Amazon Redshift Streaming Workshop

Most organisations today agree that data is one of their most important asset and that the ability to act on timely data, sets data-driven organisations apart from their peers. However getting access to real-time data used to require significant investment in terms of acquiring new software or in hiring specialised engineering teams. The new Amazon Redshift streaming ingestion feature aims to democratise streaming analytics with its low-cost and minimal technical skill requirements as it is primarily defined using SQL.

In this workshop, we will show how easy it is to build a streaming analytics application using this new feature. We will create a near-real time logistics dashboard using Amazon Managed Grafana to provide augmented intelligence and situational awareness for the logistics operations team. It connects to a Redshift cluster which uses Redshift streaming to analyse data from a Kinesis data stream.

Infrastructure Provisioning using CDK and Cloudshell

The AWS Cloud Development Kit (AWS CDK) is an open-source project that allows you to define your cloud infrastructure using familiar programming languages. In this workshop, we are using python to define the cloud infrastructure as it is one of the most commonly used programming languages used by analytics professionals.

Note: This workshop will work for any AWS region where AWS Cloudshell is available.

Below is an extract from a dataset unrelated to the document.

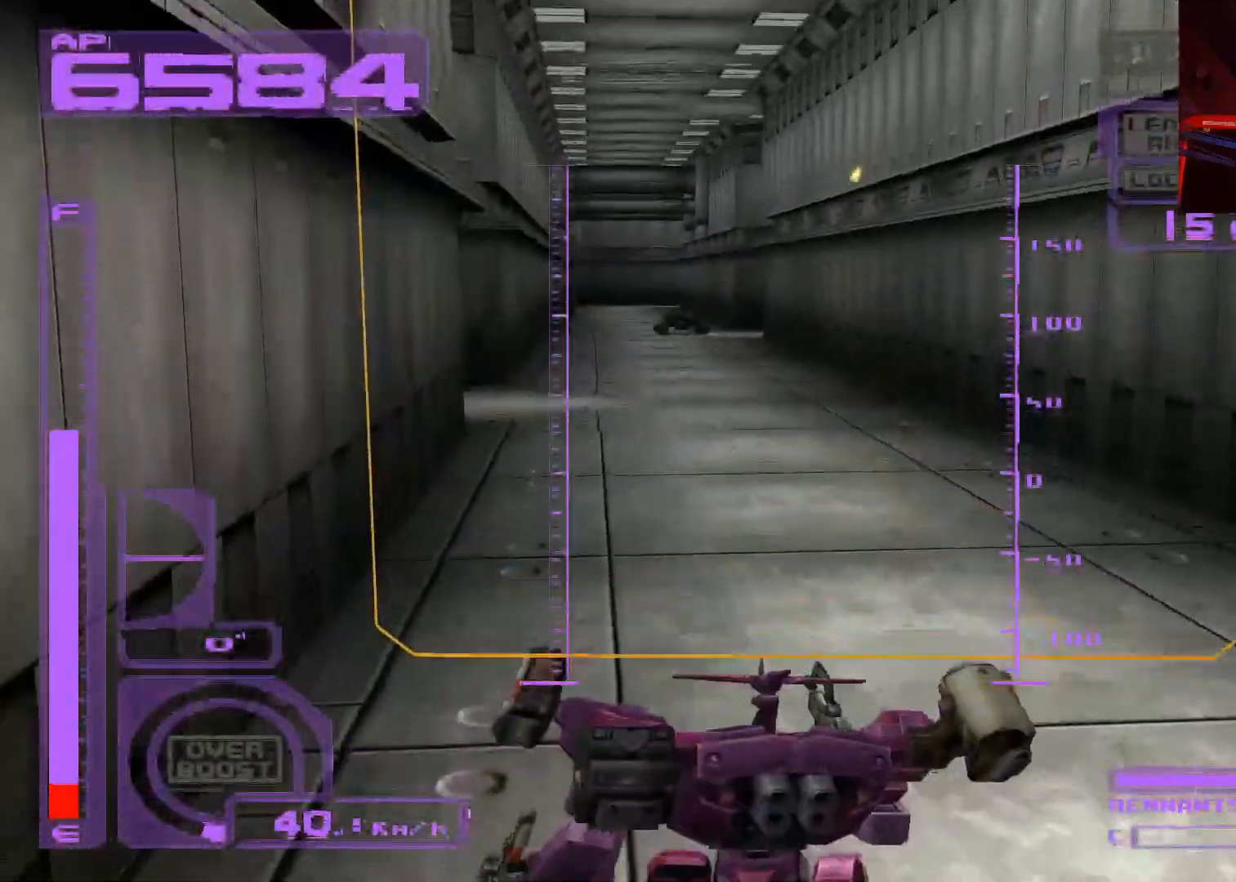
{"buttons": ["DPAD_UP"], "left_stick": "center", "right_stick": "center", "events": [[217, "DPAD_LEFT", "down"], [367, "DPAD_LEFT", "up"], [500, "A", "up"]]}
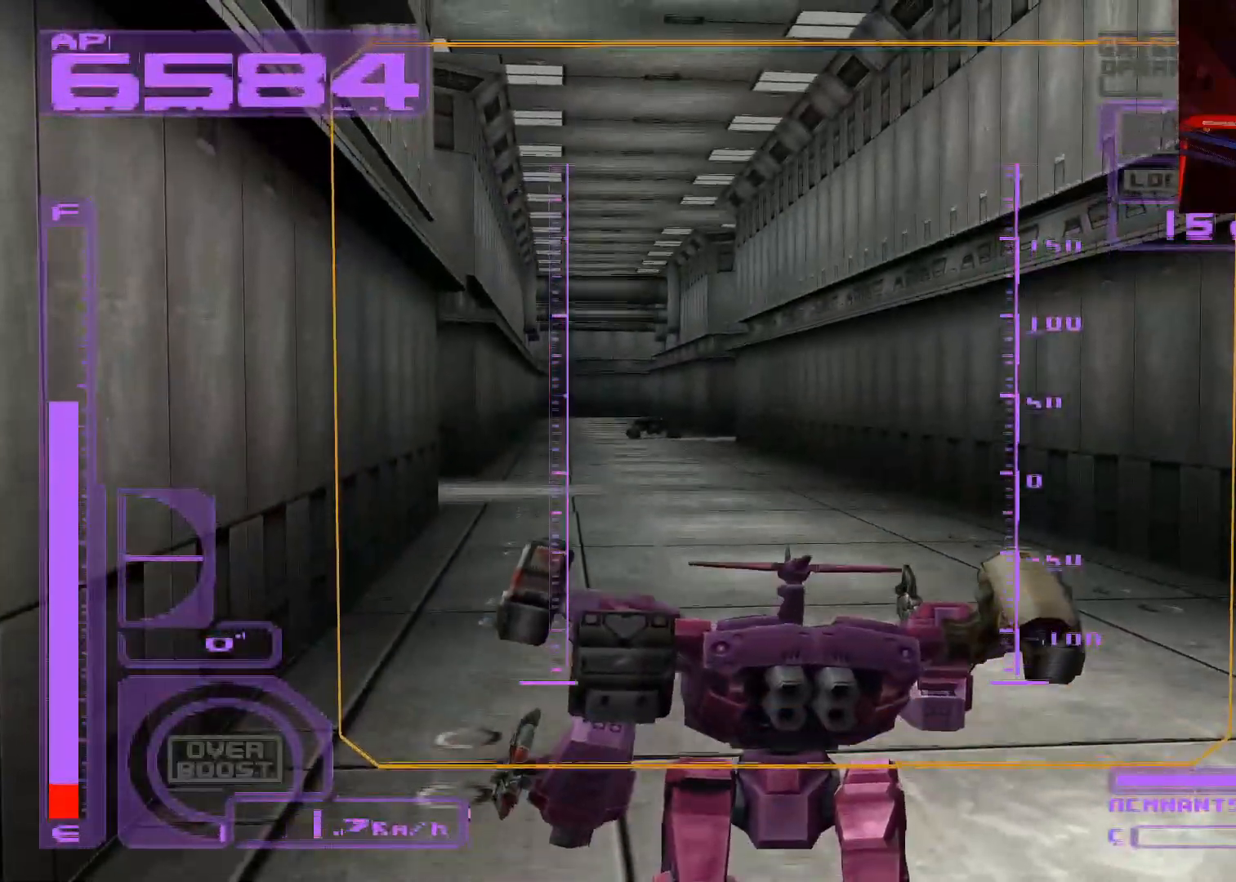
{"buttons": ["A", "DPAD_UP"], "left_stick": "center", "right_stick": "center", "events": [[117, "DPAD_LEFT", "down"], [150, "A", "down"], [233, "DPAD_LEFT", "up"]]}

However the workshop's instructions will be using the us-east-1 region (This can also be deployed in regions without Cloudshell but will require additional steps to provision an EC2 Linux deployment instance.)

Note: In order for you to run this code you will need elevated privileges into the AWS account you are using.

https://us-east-1.console.aws.amazon.com/console/home

Open Cloudshell

https://us-east-1.console.aws.amazon.com/cloudshell/home?region=us-east-1

Upgrade CDK to the latest version

sudo npm install -g aws-cdk@latest

Clone this git repository

git clone https://github.com/aws-samples/amazon-redshift-streaming-workshop

Go to the working directory:

cd amazon-redshift-streaming-workshop

Create a virtualenv:

python3 -m venv .venv

After the init process completes and the virtualenv is created, you can use the following step to activate your virtualenv.

source .venv/bin/activate

Once the virtualenv is activated, you can install the required dependencies.

pip install -r requirements.txt

Bootstrap CDK. This will set-up the resources required by CDK to deploy into this AWS account. (This step is only required if you have not used CDK before in this account and region)

cdk bootstrap

Deploy all stacks and disable prompting. The entire deployment time will take 10-15 minutes.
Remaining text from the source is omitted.